Once the pictures are removed, reproduce what is left of the data below exactly.
Given data START
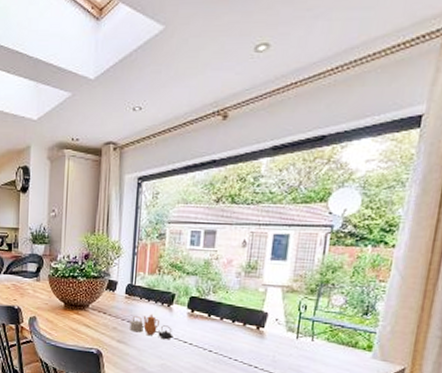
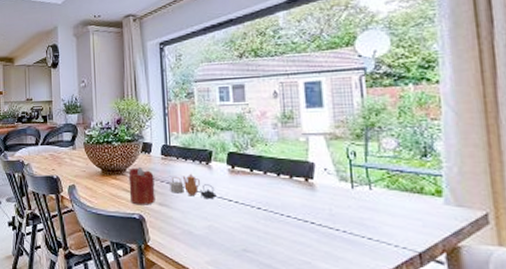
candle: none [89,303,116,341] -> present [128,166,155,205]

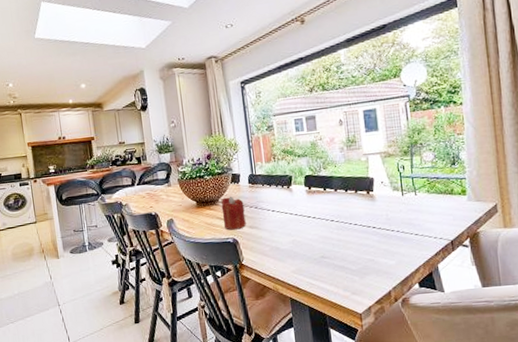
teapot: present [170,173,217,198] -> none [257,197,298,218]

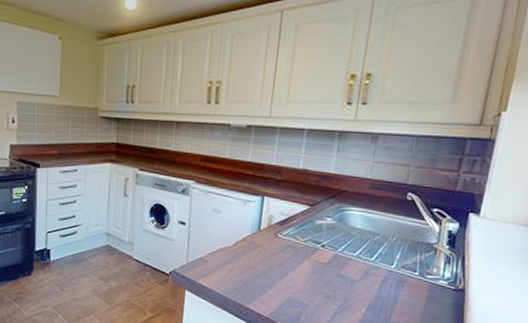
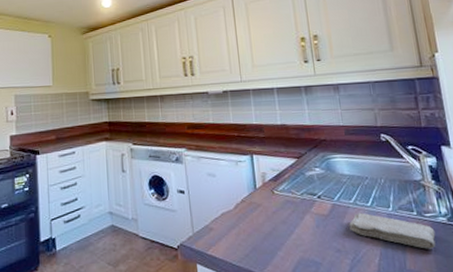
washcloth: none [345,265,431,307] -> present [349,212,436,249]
Given data END
### Answer for the task
candle: none [89,303,116,341] -> present [128,166,155,205]

teapot: present [170,173,217,198] -> none [257,197,298,218]

washcloth: none [345,265,431,307] -> present [349,212,436,249]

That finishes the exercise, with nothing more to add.